Using the component described in this work is possible to build a new generation of SGs providing the full set of operations available on Grid, including the data movement which is
Conclusions
The component will be deployed and tested in some SGs (e.g. DECIDE portal) before to be officially released.
Future developments could allow direct data transfers from the user to the Grid storage elements and viceversa, i.e. without the Science Gateway “in the middle”, when the storage element interface will official support web protocols. This will widen the scope of the data engine to files of any size.
Overview (For the conference guide)
Grid infrastructures allow users to access and use computational and storage facilities distributed in different locations all around the world.
However, a real exploitation of such platforms by large communities is still not happening mainly because of the complex architecture of the Grid Security Infrastructure and of the command line based interface that turn out to be quite cumbersome for the vast majority non IT-expert users.
In this work we show a new SG component providing users with the ability to move data to storage elements and share them in an easy and clever way.
Description of the Work
The new SG component operates between the Grid storage and the user, providing a file-system-like view that implies a two-steps transfer through the Science Gateway.
Data are transferred in an easy way from users to the SG by means of a standard protocol, such as HTTPS, and then they are asynchronously moved to the Grid storage elements. Files are not immediately removed but they are kept in a cache in order to optimise the bandwidth by reducing multiple transfers of the same data.

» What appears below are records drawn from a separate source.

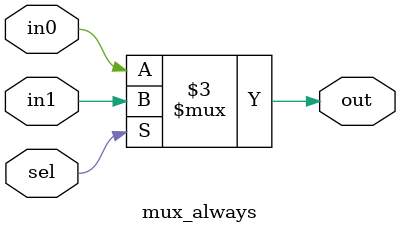
<source format=v>
module mux_always (in0, in1, sel, out);
input in0, in1, sel;
output reg out;

always @(*) begin
if (sel)
    out = in1;
else
    out = in0;

end

endmodule
</source>
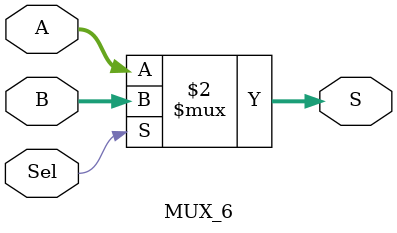
<source format=v>
module MUX_6(A, B, Sel, S);
input [5:0] A, B;
input Sel;
output [5:0] S;
//選擇 Register destination 是 rd還是rt
assign S = (Sel == 1'b0) ? A : B;

endmodule

</source>
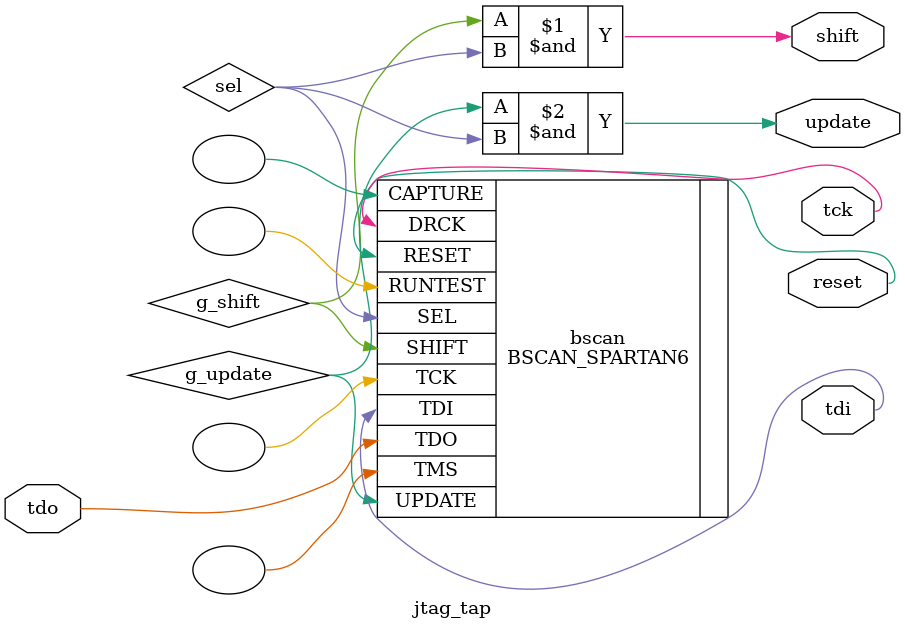
<source format=v>
/*
 * Milkymist SoC
 * Copyright (c) 2010 Michael Walle
 * All rights reserved.
 *
 * Redistribution and use in source and binary forms, with or without
 * modification, are permitted provided that the following conditions
 * are met:
 * 1. Redistributions of source code must retain the above copyright
 *    notice, this list of conditions and the following disclaimer.
 * 2. Redistributions in binary form must reproduce the above copyright
 *    notice, this list of conditions and the following disclaimer in the
 *    documentation and/or other materials provided with the distribution.
 * 3. The name of the author may not be used to endorse or promote products
 *    derived from this software without specific prior written permission.
 *
 * THIS SOFTWARE IS PROVIDED BY THE AUTHOR ``AS IS'' AND ANY EXPRESS OR
 * IMPLIED WARRANTIES, INCLUDING, BUT NOT LIMITED TO, THE IMPLIED WARRANTIES
 * OF MERCHANTABILITY AND FITNESS FOR A PARTICULAR PURPOSE ARE DISCLAIMED.
 * IN NO EVENT SHALL THE AUTHOR BE LIABLE FOR ANY DIRECT, INDIRECT,
 * INCIDENTAL, SPECIAL, EXEMPLARY, OR CONSEQUENTIAL DAMAGES (INCLUDING, BUT
 * NOT LIMITED TO, PROCUREMENT OF SUBSTITUTE GOODS OR SERVICES; LOSS OF USE,
 * DATA, OR PROFITS; OR BUSINESS INTERRUPTION) HOWEVER CAUSED AND ON ANY
 * THEORY OF LIABILITY, WHETHER IN CONTRACT, STRICT LIABILITY, OR TORT
 * (INCLUDING NEGLIGENCE OR OTHERWISE) ARISING IN ANY WAY OUT OF THE USE OF
 * THIS SOFTWARE, EVEN IF ADVISED OF THE POSSIBILITY OF SUCH DAMAGE.
 */

module jtag_tap(
	output tck,
	output tdi,
	input tdo,
	output shift,
	output update,
	output reset
);

wire g_shift;
wire g_update;

assign shift = g_shift & sel;
assign update = g_update & sel;

BSCAN_SPARTAN6 #(
	.JTAG_CHAIN(1)
) bscan (
	.CAPTURE(),
	.DRCK(tck),
	.RESET(reset),
	.RUNTEST(),
	.SEL(sel),
	.SHIFT(g_shift),
	.TCK(),
	.TDI(tdi),
	.TMS(),
	.UPDATE(g_update),
	.TDO(tdo)
);

endmodule

</source>
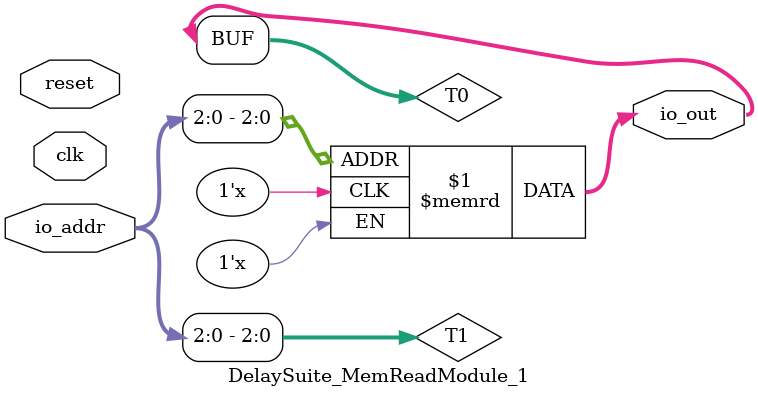
<source format=v>
module DelaySuite_MemReadModule_1(input clk, input reset,
    input [31:0] io_addr,
    output[31:0] io_out
);

  wire[31:0] T0;
  reg [31:0] mem [7:0];
  wire[2:0] T1;

`ifndef SYNTHESIS
// synthesis translate_off
  integer initvar;
  initial begin
    #0.002;
    for (initvar = 0; initvar < 8; initvar = initvar+1)
      mem[initvar] = {1{$random}};
  end
// synthesis translate_on
`endif

  assign io_out = T0;
  assign T0 = mem[T1];
  assign T1 = io_addr[2'h2:1'h0];
endmodule


</source>
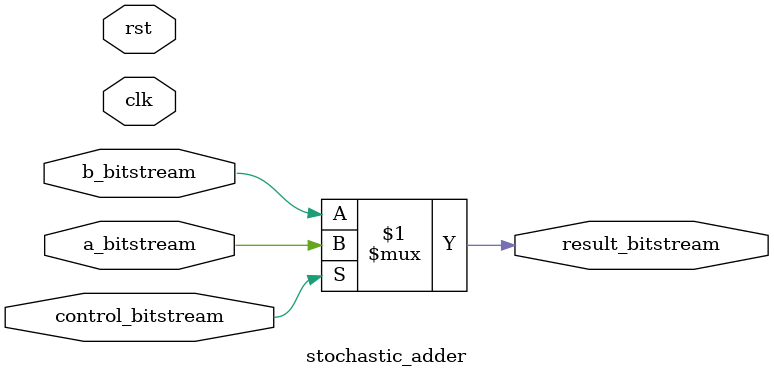
<source format=v>
`timescale 1ns / 1ps

module stochastic_adder (
    input wire clk,
    input wire rst,
    input wire control_bitstream,  // P(control=1) = scaling factor
    input wire a_bitstream,
    input wire b_bitstream,
    output wire result_bitstream
);

    // MUX: if control=1, output a; else output b
    // P(result=1) = P(control=1)*P(a=1) + P(control=0)*P(b=1)
    assign result_bitstream = control_bitstream ? a_bitstream : b_bitstream;

endmodule
</source>
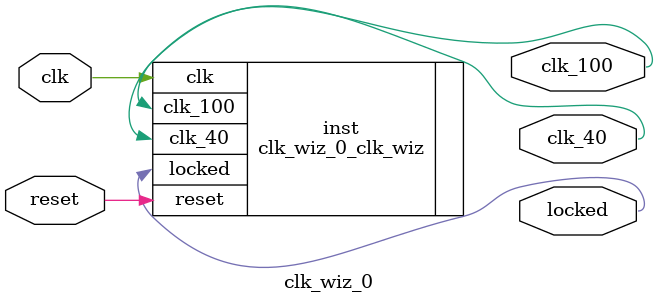
<source format=v>


`timescale 1ps/1ps

(* CORE_GENERATION_INFO = "clk_wiz_0,clk_wiz_v5_4_2_0,{component_name=clk_wiz_0,use_phase_alignment=true,use_min_o_jitter=false,use_max_i_jitter=false,use_dyn_phase_shift=false,use_inclk_switchover=false,use_dyn_reconfig=false,enable_axi=0,feedback_source=FDBK_AUTO,PRIMITIVE=MMCM,num_out_clk=2,clkin1_period=10.000,clkin2_period=10.000,use_power_down=false,use_reset=true,use_locked=true,use_inclk_stopped=false,feedback_type=SINGLE,CLOCK_MGR_TYPE=NA,manual_override=false}" *)

module clk_wiz_0 
 (
  // Clock out ports
  output        clk_40,
  output        clk_100,
  // Status and control signals
  input         reset,
  output        locked,
 // Clock in ports
  input         clk
 );

  clk_wiz_0_clk_wiz inst
  (
  // Clock out ports  
  .clk_40(clk_40),
  .clk_100(clk_100),
  // Status and control signals               
  .reset(reset), 
  .locked(locked),
 // Clock in ports
  .clk(clk)
  );

endmodule

</source>
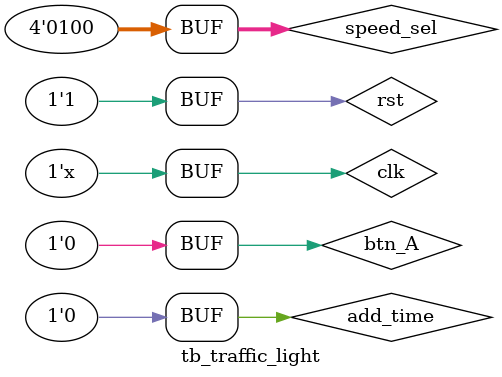
<source format=v>
`timescale 1ms / 1us


module tb_traffic_light();

reg clk, rst;
reg[3:0] speed_sel;
reg add_time;
reg btn_A;
wire S_W_GREEN, N_W_GREEN, W_W_GREEN, E_W_GREEN, S_W_RED, N_W_RED, W_W_RED, E_W_RED, 
     S_GREEN, N_GREEN, W_GREEN, E_GREEN, S_YELLOW, N_YELLOW, W_YELLOW, E_YELLOW,
     S_RED, N_RED, W_RED, E_RED, S_LEFT, N_LEFT, W_LEFT, E_LEFT;
wire LCD_E, LCD_RS, LCD_RW;
wire[7:0] LCD_DATA; 
     
traffic_light tb(clk, rst, S_W_GREEN, N_W_GREEN, W_W_GREEN, E_W_GREEN, S_W_RED, N_W_RED, W_W_RED, E_W_RED,
                 S_GREEN, N_GREEN, W_GREEN, E_GREEN, S_YELLOW, N_YELLOW, W_YELLOW, E_YELLOW, 
                 S_RED, N_RED, W_RED, E_RED, S_LEFT, N_LEFT, W_LEFT, E_LEFT,
                 LCD_E, LCD_RS, LCD_RW, LCD_DATA,
                 speed_sel, add_time,
                 btn_A);

initial begin
    clk <= 0; rst <= 0; speed_sel <= 4'b0000; add_time <= 0; btn_A <= 0; #0.05
    rst <= 1;
    #6e+3
    speed_sel <= 4'b0100;
end

always 
    #0.5 clk <= ~clk;

endmodule

</source>
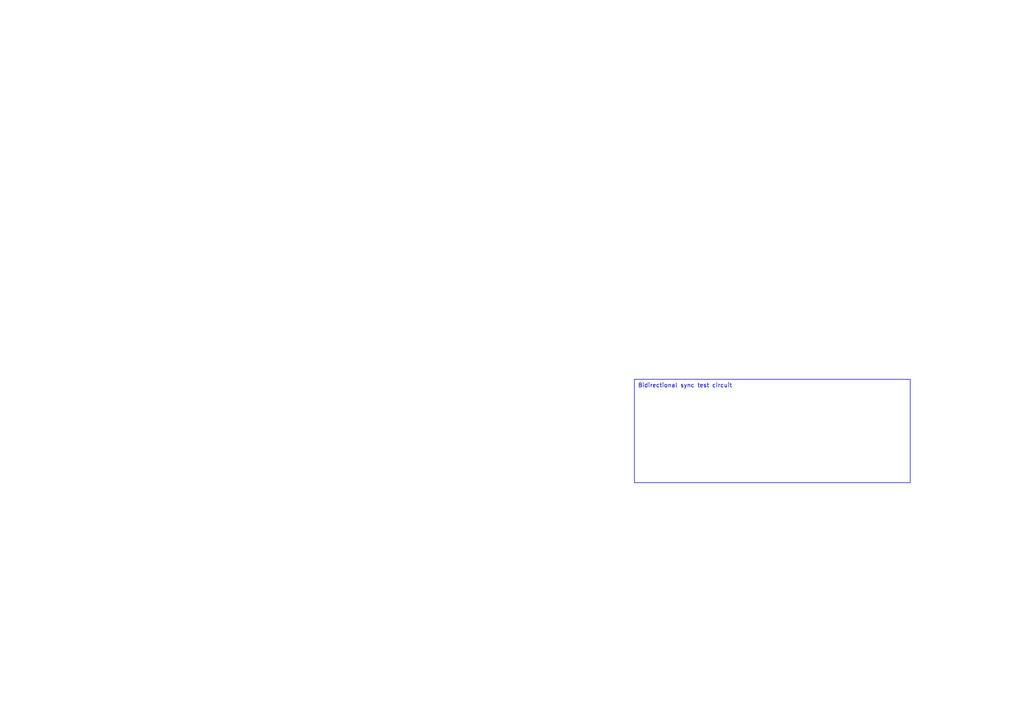
<source format=kicad_sch>
(kicad_sch
	(version 20250114)
	(generator "circuit_synth")
	(generator_version "0.8.36")
	(uuid "fa00019f-a328-4dd4-aa75-20b935f97a3a")
	(paper "A4")
	(title_block
		(title "BidirectionalTest")
	)
	(lib_symbols)
	(text_box "Bidirectional sync test circuit"
		(exclude_from_sim no)
		(at 184 110 0)
		(size 80 30)
		(margins 1 1 1 1)
		(stroke
			(width 0.0000)
			(type solid)
		)
		(fill
			(type none)
		)
		(effects
			(font
				(size 1.2 1.2)
			)
			(justify left top)
		)
		(uuid "b8eecc81-66a9-4bed-8b72-a5732e5073e4")
	)
	(sheet_instances
		(path "/"
			(page "1")
		)
	)
	(embedded_fonts no)
)

</source>
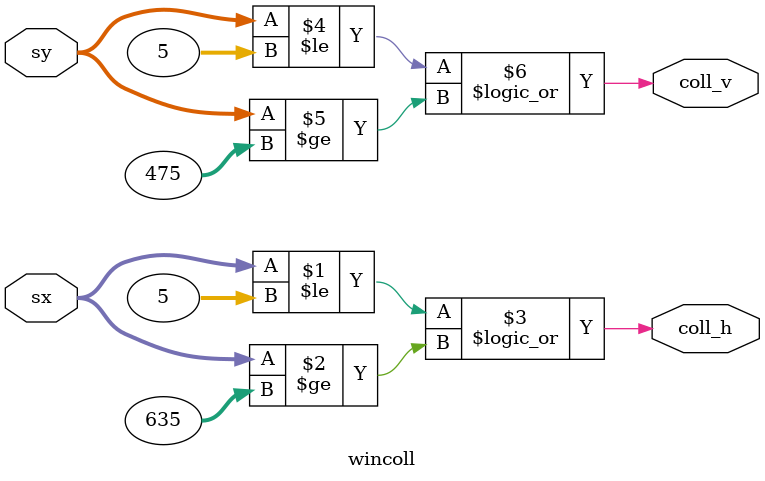
<source format=v>
module coll #( parameter
    WIDTH_1 = 10,
    HEIGHT_1 = 10,
    WIDTH_2 = 10,
    HEIGHT_2 = 10
)
(
    input wire [9:0] s1x, s2x,
    input wire [8:0] s1y, s2y,
    output wire coll
);

    wire [9:0] dx = (s1x > s2x ? s1x - s2x : s2x - s1x);
    wire [8:0] dy = (s1y > s2y ? s1y - s2y : s2y - s1y);

    assign coll = (
        (dx <= (WIDTH_1 + WIDTH_2) / 2) &&
        (dy <= (HEIGHT_1 + HEIGHT_2 / 2))
    );

endmodule
/* verilator lint_off DECLFILENAME */
module wincoll #( parameter
    S_WIDTH = 640,
    S_HEIGHT = 480,
    WIDTH = 10,
    HEIGHT = 10
)
(
    input wire [9:0] sx,
    input wire [8:0] sy,
    output wire coll_v, coll_h
);

    localparam W2 = WIDTH / 2;
    localparam H2 = HEIGHT / 2;

    assign coll_h = (sx <= W2 || sx >= S_WIDTH - W2);
    assign coll_v = (sy <= H2 || sy >= S_HEIGHT - H2);

endmodule

</source>
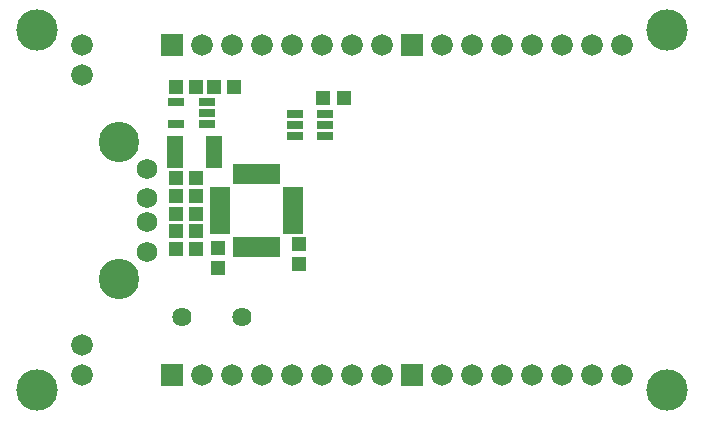
<source format=gts>
G75*
G70*
%OFA0B0*%
%FSLAX24Y24*%
%IPPOS*%
%LPD*%
%AMOC8*
5,1,8,0,0,1.08239X$1,22.5*
%
%ADD10R,0.0710X0.0196*%
%ADD11R,0.0196X0.0710*%
%ADD12C,0.0680*%
%ADD13C,0.1346*%
%ADD14R,0.0513X0.0474*%
%ADD15C,0.0720*%
%ADD16R,0.0552X0.0297*%
%ADD17R,0.0552X0.1064*%
%ADD18R,0.0474X0.0513*%
%ADD19R,0.0720X0.0720*%
%ADD20C,0.0640*%
%ADD21C,0.1380*%
D10*
X010544Y007317D03*
X010544Y007514D03*
X010544Y007711D03*
X010544Y007908D03*
X010544Y008105D03*
X010544Y008301D03*
X010544Y008498D03*
X010544Y008695D03*
X012985Y008695D03*
X012985Y008498D03*
X012985Y008301D03*
X012985Y008105D03*
X012985Y007908D03*
X012985Y007711D03*
X012985Y007514D03*
X012985Y007317D03*
D11*
X012453Y006786D03*
X012256Y006786D03*
X012059Y006786D03*
X011863Y006786D03*
X011666Y006786D03*
X011469Y006786D03*
X011272Y006786D03*
X011075Y006786D03*
X011075Y009227D03*
X011272Y009227D03*
X011469Y009227D03*
X011666Y009227D03*
X011863Y009227D03*
X012059Y009227D03*
X012256Y009227D03*
X012453Y009227D03*
D12*
X008107Y009396D03*
X008107Y008412D03*
X008107Y007624D03*
X008107Y006640D03*
D13*
X007162Y005734D03*
X007162Y010301D03*
D14*
X009067Y009089D03*
X009067Y008498D03*
X009737Y008498D03*
X009737Y009089D03*
X009737Y007908D03*
X009067Y007908D03*
X009067Y007317D03*
X009737Y007317D03*
X009737Y006727D03*
X009067Y006727D03*
X013989Y011746D03*
X014658Y011746D03*
X011016Y012140D03*
X010347Y012140D03*
X009737Y012140D03*
X009067Y012140D03*
D15*
X009957Y013518D03*
X010957Y013518D03*
X011957Y013518D03*
X012957Y013518D03*
X013957Y013518D03*
X014957Y013518D03*
X015957Y013518D03*
X017957Y013518D03*
X018957Y013518D03*
X019957Y013518D03*
X020957Y013518D03*
X021957Y013518D03*
X022957Y013518D03*
X023957Y013518D03*
X005957Y013518D03*
X005957Y012518D03*
X005957Y003518D03*
X005957Y002518D03*
X009957Y002518D03*
X010957Y002518D03*
X011957Y002518D03*
X012957Y002518D03*
X013957Y002518D03*
X014957Y002518D03*
X015957Y002518D03*
X017957Y002518D03*
X018957Y002518D03*
X019957Y002518D03*
X020957Y002518D03*
X021957Y002518D03*
X022957Y002518D03*
X023957Y002518D03*
D16*
X014048Y010486D03*
X014048Y010860D03*
X014048Y011234D03*
X013024Y011234D03*
X013024Y010860D03*
X013024Y010486D03*
X010111Y010880D03*
X010111Y011254D03*
X010111Y011628D03*
X009087Y011628D03*
X009087Y010880D03*
D17*
X009048Y009975D03*
X010347Y009975D03*
D18*
X013181Y006904D03*
X013181Y006234D03*
X010485Y006097D03*
X010485Y006766D03*
D19*
X008957Y002518D03*
X016957Y002518D03*
X016957Y013518D03*
X008957Y013518D03*
D20*
X009288Y004463D03*
X011288Y004463D03*
D21*
X004457Y002018D03*
X004457Y014018D03*
X025457Y014018D03*
X025457Y002018D03*
M02*

</source>
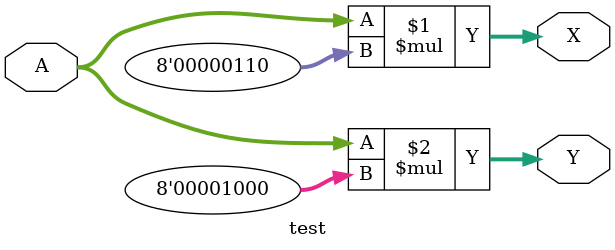
<source format=v>
module test (A, X, Y);
input [7:0] A;
output [7:0] X = A * 8'd 6;
output [7:0] Y = A * 8'd 8;
endmodule

</source>
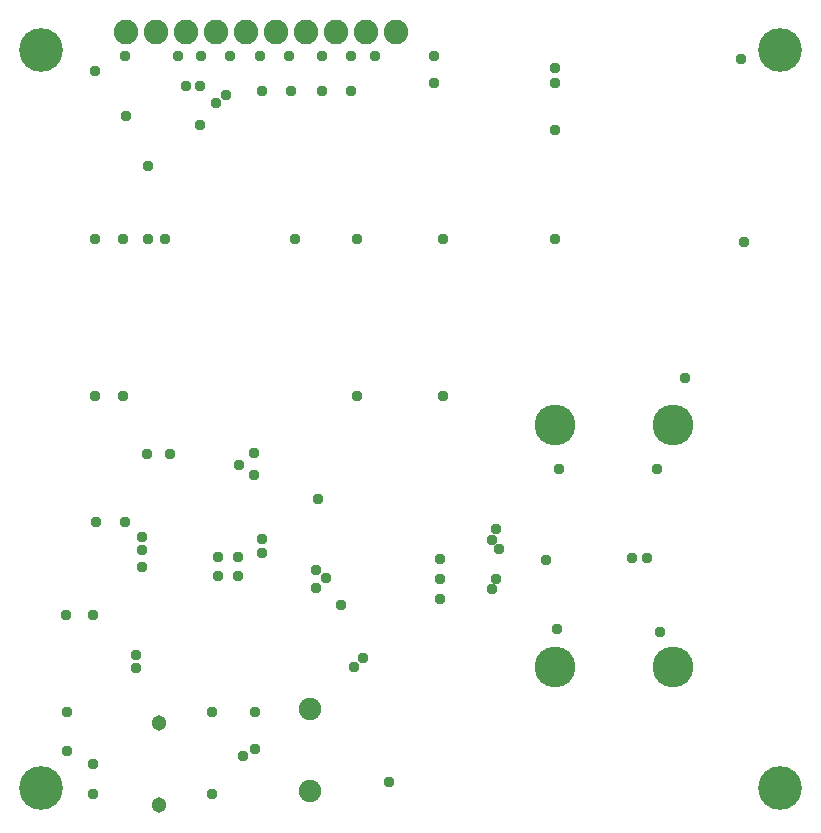
<source format=gbr>
G04 EAGLE Gerber RS-274X export*
G75*
%MOMM*%
%FSLAX34Y34*%
%LPD*%
%INSoldermask Bottom*%
%IPPOS*%
%AMOC8*
5,1,8,0,0,1.08239X$1,22.5*%
G01*
%ADD10C,3.703200*%
%ADD11C,3.453200*%
%ADD12C,2.082800*%
%ADD13C,1.903200*%
%ADD14C,1.303200*%
%ADD15C,0.959600*%


D10*
X37500Y662500D03*
X662500Y662500D03*
X662500Y37500D03*
X37500Y37500D03*
D11*
X472500Y140000D03*
X572500Y140000D03*
X572500Y345000D03*
X472500Y345000D03*
D12*
X108900Y678000D03*
X134300Y678000D03*
X159700Y678000D03*
X185100Y678000D03*
X210500Y678000D03*
X235900Y678000D03*
X261300Y678000D03*
X286700Y678000D03*
X312100Y678000D03*
X337500Y678000D03*
D13*
X265000Y35000D03*
X265000Y105000D03*
D14*
X137000Y23000D03*
X137000Y93000D03*
D15*
X117500Y150000D03*
X204500Y311000D03*
X472500Y647500D03*
X425000Y240000D03*
X537500Y232500D03*
X82500Y645000D03*
X82500Y502500D03*
X82500Y370000D03*
X84000Y263000D03*
X582500Y385000D03*
X632500Y500000D03*
X630000Y655000D03*
X108500Y657500D03*
X172500Y657500D03*
X197500Y657500D03*
X222500Y657500D03*
X247500Y657500D03*
X275000Y657500D03*
X300000Y657500D03*
X375000Y215000D03*
X375000Y231500D03*
X476000Y307500D03*
X375000Y198000D03*
X377500Y502500D03*
X377500Y370000D03*
X370000Y657500D03*
X472000Y502500D03*
X472000Y595000D03*
X474000Y172000D03*
X561000Y170000D03*
X550000Y232500D03*
X558500Y307500D03*
X305000Y502500D03*
X305000Y370000D03*
X252500Y502500D03*
X142500Y502500D03*
X127500Y502500D03*
X153000Y657500D03*
X275000Y627500D03*
X300000Y627500D03*
X249000Y627500D03*
X224000Y627500D03*
X172000Y599500D03*
X127500Y564500D03*
X126500Y320500D03*
X146500Y320500D03*
X217500Y321500D03*
X271500Y282500D03*
X291500Y192500D03*
X218500Y102500D03*
X181500Y102500D03*
X59500Y102500D03*
X181500Y32500D03*
X81500Y32500D03*
X331500Y42500D03*
X320000Y657500D03*
X465000Y231000D03*
X81500Y58500D03*
X81500Y184500D03*
X58500Y184500D03*
X59500Y69500D03*
X217500Y302500D03*
X187000Y217000D03*
X204000Y217000D03*
X204000Y233000D03*
X187000Y233000D03*
X108000Y263000D03*
X106500Y370000D03*
X106500Y502500D03*
X109500Y607000D03*
X370000Y634500D03*
X172000Y632500D03*
X194000Y624500D03*
X472000Y634500D03*
X123000Y250000D03*
X117500Y139500D03*
X310000Y147500D03*
X218500Y70500D03*
X278500Y215500D03*
X419000Y248000D03*
X419000Y206000D03*
X224500Y248500D03*
X185000Y617500D03*
X122500Y224500D03*
X302000Y140000D03*
X122500Y239500D03*
X208000Y65000D03*
X422500Y215000D03*
X270000Y207500D03*
X224500Y237000D03*
X160000Y632500D03*
X422000Y257000D03*
X270000Y222500D03*
M02*

</source>
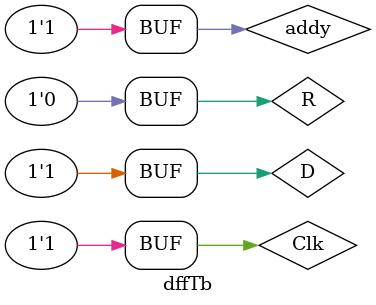
<source format=v>
`timescale 1ns / 1ps
`include "dFlipFLop.v"

module dffTb;

    reg D;
    reg R, Clk, En;
	reg addy;
    wire Q, Qn;
    
    initial
        $monitor ("D = %d, Clk = %b, addy = %b, Q = %b", D, Clk, addy, Q);
    
    initial
    begin
    
        #0
        D = 1'b1;
		R = 1'b0;
		addy = 1'b1;
        Clk = 1'b0;
		
		#10
        D = 1'b1;
		R = 1'b0;
		addy = 1'b1;
        Clk = 1'b1;
        
    end
    
    initial
    begin
        $dumpfile("waveForm.vcd");
        
        $dumpvars(1, dFF);
    end
    
	dFlipFlop dFF (
        .D1(D),
        .Clk(Clk),
        .R(R),
        .Q2(Q),
        .Qn2(Qn)
    );
	
endmodule
</source>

File information, such as logical names, is managed by the data engine avoiding the use of Grid file catalogues and/or metadata servers. This is stored in a local DB for a more efficient management. Moreover, the DB is used to identify files ownership on the SG. In fact, from the middleware side the only owner of the files is the SG as a consequence of the shared robot-certificate proxy generated by the portal to perform Grid transactions. To avoid unwanted sharing of files, an additional access privileges flag is kept by the data engine. Users can access their own files only, unless they get that privilege from others. In this way, it is possible to share data among (sub-)groups of people inside the SG.
From a technical point of view, the data engine has been implemented as a pure Java library developed for the integration in a JSR-286-standard portlet. The library uses the jSAGA implementation of the SAGA standard to communicate with Grid services in a middleware-independent way. The web-based file-system-like user interface has been based on elFinder.